=== Begin Enclosure ===

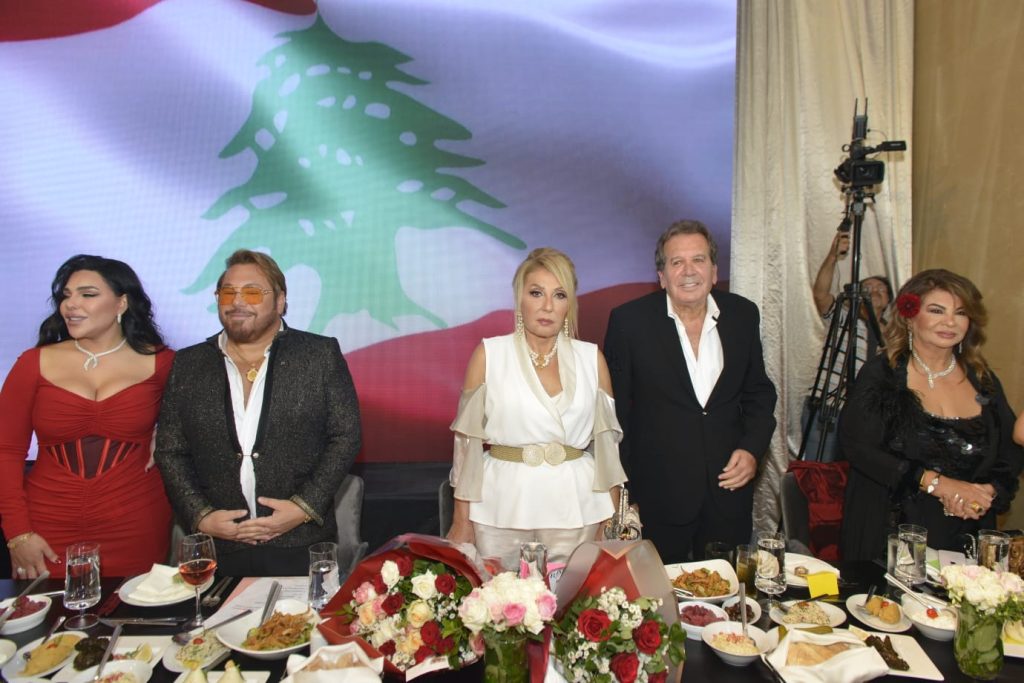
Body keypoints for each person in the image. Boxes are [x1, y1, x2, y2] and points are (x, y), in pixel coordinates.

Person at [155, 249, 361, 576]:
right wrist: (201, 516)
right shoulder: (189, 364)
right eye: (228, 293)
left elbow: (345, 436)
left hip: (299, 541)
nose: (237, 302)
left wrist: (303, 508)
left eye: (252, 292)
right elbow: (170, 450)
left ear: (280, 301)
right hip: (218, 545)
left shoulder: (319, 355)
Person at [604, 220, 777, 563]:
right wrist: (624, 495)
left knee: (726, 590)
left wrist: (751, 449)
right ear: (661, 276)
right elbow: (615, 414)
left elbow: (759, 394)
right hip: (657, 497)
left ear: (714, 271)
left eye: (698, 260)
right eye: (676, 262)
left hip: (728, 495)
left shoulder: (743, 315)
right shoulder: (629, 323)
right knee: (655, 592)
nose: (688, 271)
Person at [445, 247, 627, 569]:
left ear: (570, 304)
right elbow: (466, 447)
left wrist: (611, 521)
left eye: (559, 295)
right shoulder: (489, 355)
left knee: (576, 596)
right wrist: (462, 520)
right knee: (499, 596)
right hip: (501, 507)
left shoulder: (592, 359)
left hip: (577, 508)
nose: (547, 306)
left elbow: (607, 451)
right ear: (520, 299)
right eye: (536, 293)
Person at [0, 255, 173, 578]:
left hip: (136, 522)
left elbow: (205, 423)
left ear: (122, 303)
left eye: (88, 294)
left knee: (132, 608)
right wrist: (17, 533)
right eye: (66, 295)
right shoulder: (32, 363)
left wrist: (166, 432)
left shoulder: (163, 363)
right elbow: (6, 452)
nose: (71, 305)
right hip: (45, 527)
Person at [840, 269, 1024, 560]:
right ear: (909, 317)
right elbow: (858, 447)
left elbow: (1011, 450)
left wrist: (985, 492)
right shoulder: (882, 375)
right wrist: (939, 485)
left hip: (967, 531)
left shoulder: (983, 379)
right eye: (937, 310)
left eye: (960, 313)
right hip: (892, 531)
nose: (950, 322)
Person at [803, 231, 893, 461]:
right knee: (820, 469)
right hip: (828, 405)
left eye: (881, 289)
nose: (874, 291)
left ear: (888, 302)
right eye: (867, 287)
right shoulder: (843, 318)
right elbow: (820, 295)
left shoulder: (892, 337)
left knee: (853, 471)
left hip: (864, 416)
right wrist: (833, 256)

=== End Enclosure ===

- WHAT IS REQUIRED -
From the line that contains "right eye: (66, 295)" through the last line of the listing, every line is to be restated word for word, both ends included.

- WRITTEN RESPONSE -
right eye: (66, 295)
right shoulder: (32, 363)
left wrist: (166, 432)
left shoulder: (163, 363)
right elbow: (6, 452)
nose: (71, 305)
right hip: (45, 527)
Person at [840, 269, 1024, 560]:
right ear: (909, 317)
right elbow: (858, 447)
left elbow: (1011, 450)
left wrist: (985, 492)
right shoulder: (882, 375)
right wrist: (939, 485)
left hip: (967, 531)
left shoulder: (983, 379)
right eye: (937, 310)
left eye: (960, 313)
right hip: (892, 531)
nose: (950, 322)
Person at [803, 231, 893, 461]:
right knee: (820, 469)
right hip: (828, 405)
left eye: (881, 289)
nose: (874, 291)
left ear: (888, 302)
right eye: (867, 287)
right shoulder: (843, 318)
right elbow: (820, 295)
left shoulder: (892, 337)
left knee: (853, 471)
left hip: (864, 416)
right wrist: (833, 256)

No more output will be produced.